The companies were ready to film in July 1942 and starting filming that summer. The exterior filming took place at Castle Vorden and the interior filming took place at Profitli's studios in The Hague.

In December 1942, the movie was ready for review. The authorities demanded amongst others that the sentence 'Moed houden maar, altijd maar moed houden' had to be changed into 'Volhouden maar, altijd maar volhouden', but otherwise approved the film.

== Release ==
In January 1943, it was announced that the premiere would take place in February 1943 in City Theatre in Amsterdam. For unknown reasons, the premier did not take place it would take another year before the film was first shown in cinema, on 17 March 1944. There was little interest in the film, and it quickly disappeared from theaters.

The movie was re-released after the liberation of the Netherlands in 1945.

== Reception ==
The film received mostly negative reviews. Chris de Graaff called it a "a rather salty affair" in Algemeen Handelsblad, while Joop Lücker called it "flabby, weak, and characterless, old-fashioned and unconvincing" in De Telegraaf.
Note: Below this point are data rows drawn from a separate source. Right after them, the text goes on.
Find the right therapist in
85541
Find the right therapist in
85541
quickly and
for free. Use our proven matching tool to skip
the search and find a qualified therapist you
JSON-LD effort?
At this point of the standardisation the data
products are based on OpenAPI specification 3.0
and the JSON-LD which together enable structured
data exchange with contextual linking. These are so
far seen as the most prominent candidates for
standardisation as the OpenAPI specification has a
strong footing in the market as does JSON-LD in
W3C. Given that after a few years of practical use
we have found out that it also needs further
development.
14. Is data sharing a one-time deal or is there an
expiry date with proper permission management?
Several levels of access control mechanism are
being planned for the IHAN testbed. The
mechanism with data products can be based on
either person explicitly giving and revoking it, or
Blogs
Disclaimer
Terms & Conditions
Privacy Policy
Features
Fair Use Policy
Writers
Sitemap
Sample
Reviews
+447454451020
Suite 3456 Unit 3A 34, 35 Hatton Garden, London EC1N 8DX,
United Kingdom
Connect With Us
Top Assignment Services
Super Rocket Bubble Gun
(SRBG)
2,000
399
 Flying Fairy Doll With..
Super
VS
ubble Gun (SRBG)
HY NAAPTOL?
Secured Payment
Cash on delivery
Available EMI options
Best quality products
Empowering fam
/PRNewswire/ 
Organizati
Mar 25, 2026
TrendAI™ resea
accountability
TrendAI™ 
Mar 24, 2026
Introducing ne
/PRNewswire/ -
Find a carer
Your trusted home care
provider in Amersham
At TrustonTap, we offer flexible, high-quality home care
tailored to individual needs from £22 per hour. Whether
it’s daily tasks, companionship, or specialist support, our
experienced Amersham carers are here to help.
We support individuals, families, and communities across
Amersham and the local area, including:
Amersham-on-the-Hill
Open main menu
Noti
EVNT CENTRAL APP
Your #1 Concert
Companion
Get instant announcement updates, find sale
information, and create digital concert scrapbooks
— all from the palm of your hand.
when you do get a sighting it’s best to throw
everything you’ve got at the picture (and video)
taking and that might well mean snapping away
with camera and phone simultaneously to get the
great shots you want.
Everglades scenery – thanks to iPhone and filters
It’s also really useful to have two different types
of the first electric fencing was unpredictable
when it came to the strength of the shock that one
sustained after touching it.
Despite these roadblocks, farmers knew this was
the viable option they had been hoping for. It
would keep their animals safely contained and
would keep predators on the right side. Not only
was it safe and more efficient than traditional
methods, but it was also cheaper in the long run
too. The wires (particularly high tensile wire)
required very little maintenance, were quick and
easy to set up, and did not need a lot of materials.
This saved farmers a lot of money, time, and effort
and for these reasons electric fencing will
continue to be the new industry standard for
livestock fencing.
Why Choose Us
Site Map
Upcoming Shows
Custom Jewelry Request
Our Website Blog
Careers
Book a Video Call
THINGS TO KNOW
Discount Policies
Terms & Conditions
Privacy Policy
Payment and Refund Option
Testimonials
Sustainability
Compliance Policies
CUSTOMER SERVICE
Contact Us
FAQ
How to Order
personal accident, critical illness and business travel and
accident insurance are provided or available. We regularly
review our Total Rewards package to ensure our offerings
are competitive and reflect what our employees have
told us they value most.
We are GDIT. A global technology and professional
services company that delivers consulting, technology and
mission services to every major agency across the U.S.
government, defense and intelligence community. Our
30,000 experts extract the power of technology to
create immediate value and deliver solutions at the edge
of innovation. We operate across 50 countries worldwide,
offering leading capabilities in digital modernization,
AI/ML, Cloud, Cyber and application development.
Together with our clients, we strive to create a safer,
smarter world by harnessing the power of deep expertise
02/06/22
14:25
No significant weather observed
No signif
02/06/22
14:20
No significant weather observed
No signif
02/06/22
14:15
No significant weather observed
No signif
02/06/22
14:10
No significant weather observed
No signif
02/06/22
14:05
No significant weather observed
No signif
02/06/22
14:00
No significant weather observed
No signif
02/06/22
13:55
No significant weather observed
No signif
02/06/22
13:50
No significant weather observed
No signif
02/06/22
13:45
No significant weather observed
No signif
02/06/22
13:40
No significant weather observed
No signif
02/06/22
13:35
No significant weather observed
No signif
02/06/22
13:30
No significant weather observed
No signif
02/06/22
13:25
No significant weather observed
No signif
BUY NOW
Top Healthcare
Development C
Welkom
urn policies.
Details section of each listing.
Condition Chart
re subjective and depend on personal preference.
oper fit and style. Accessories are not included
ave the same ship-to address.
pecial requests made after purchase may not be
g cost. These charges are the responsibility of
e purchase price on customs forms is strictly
The Nazi press admitted the film had no 'cinematic qualities', but wanted to give the Dutch film industry the benefit of the doubt and saw the film as a first step. For example, SS journalist Sybren Modderman wrote in the De Waag: "Once this production reaches full fruition, it will constitute an enrichment for the film industry of the Germanic countries, for it will add a unique facet of its own."